**Excerpted passage**
However this is drawn too far from the topic of Tau, what I'm trying to imply
is that science and maths has work centuries with Pi, we've found many great
theories with it as well. But in the modern era (quantum), Tau seems
irrelevant (okay, I haven't studied too much about quantum, but I've read on
articles and there's no mention on Pi either, correct me if I'm wrong).

What's the use of making things simple at the same time confusing people?
Things have always worked out, and it should continue to work on.

------
SeanLuke
> Not all fans of maths agree, however, and pi's rich history means it will be
> a difficult number to unseat.

This statement is never supported (the fan part). Bad BBC, bad!

------
scythe
The Greek letter tau is already used to refer to the period of an oscillation,
the time constant of a decay interval (these are intimately related), plus
plenty of other stuff. There really aren't any Greek letters left that aren't
used for a million things already. tau-as-time-constant is the standard use
for the thing, and the confusion with torque and natural temperature is bad
enough as it is.

**Given request**
Answer from the thread about tau and pi:
(a) With which number does the first post say science and maths have worked for centuries?
(b) According to SeanLuke, which part of the quoted BBC statement is never supported?
(c) Besides torque, with what does scythe say tau-as-time-constant is already confused?

**Data shown**
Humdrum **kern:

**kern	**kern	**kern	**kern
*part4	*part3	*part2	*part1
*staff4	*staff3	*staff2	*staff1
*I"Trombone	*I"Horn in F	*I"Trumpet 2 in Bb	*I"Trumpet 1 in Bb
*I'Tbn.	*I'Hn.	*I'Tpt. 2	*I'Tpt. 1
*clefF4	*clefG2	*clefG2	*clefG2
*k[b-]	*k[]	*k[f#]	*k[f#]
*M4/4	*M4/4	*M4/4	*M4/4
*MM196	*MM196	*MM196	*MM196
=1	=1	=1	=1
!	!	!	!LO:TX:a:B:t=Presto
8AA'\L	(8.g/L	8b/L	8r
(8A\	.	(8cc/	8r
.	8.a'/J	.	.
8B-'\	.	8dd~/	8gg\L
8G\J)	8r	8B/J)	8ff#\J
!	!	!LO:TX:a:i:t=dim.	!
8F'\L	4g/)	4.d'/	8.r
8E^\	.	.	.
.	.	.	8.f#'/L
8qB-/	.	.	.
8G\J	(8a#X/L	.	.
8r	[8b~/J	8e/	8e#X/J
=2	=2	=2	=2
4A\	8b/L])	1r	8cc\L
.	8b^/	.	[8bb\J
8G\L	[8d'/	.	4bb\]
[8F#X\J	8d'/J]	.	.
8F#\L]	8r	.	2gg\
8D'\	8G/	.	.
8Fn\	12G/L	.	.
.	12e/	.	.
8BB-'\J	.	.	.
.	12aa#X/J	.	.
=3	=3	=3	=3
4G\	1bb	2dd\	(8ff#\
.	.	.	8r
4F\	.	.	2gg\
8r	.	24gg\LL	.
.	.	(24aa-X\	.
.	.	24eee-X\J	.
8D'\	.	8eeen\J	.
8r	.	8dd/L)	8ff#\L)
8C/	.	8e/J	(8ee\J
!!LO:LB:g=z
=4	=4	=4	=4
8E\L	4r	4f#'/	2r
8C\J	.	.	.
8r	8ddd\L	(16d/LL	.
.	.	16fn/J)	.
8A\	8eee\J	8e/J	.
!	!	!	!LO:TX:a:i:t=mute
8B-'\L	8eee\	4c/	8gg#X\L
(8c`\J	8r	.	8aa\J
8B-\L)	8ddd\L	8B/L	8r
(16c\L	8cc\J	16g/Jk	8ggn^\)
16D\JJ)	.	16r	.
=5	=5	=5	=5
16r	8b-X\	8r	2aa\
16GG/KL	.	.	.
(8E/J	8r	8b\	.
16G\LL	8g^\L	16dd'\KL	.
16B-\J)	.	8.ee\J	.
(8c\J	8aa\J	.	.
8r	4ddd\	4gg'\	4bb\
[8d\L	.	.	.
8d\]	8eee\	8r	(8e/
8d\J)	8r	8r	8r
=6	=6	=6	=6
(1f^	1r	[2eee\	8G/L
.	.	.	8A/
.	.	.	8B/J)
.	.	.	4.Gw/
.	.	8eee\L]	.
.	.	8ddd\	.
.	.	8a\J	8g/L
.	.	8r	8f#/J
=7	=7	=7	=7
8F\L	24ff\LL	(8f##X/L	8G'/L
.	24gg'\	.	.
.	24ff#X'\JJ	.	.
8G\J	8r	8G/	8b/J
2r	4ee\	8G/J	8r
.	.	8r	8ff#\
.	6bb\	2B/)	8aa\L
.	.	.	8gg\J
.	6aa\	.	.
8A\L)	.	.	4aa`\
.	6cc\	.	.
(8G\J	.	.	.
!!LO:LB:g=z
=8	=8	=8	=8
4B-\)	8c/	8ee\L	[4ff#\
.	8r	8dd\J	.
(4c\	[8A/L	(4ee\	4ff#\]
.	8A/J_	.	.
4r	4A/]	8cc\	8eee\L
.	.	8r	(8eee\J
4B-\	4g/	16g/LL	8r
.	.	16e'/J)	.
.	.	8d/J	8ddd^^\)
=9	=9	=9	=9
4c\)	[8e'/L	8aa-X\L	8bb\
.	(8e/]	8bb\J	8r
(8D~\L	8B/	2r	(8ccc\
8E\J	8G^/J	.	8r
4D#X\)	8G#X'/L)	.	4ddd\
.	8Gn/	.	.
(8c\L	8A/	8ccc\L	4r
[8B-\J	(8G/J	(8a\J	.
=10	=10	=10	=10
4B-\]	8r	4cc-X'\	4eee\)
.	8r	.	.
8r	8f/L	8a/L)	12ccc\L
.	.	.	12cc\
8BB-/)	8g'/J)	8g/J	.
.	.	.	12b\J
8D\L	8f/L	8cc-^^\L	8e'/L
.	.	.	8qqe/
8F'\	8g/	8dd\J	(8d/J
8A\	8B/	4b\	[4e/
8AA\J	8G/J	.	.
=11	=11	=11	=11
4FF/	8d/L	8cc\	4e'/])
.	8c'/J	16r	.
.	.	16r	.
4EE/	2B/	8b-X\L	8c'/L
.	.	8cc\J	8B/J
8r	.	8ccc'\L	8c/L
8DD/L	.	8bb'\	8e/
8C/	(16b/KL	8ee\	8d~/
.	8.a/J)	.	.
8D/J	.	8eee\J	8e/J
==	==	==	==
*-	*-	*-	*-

**Finished task**
(a) Pi.
(b) The fan part.
(c) Natural temperature.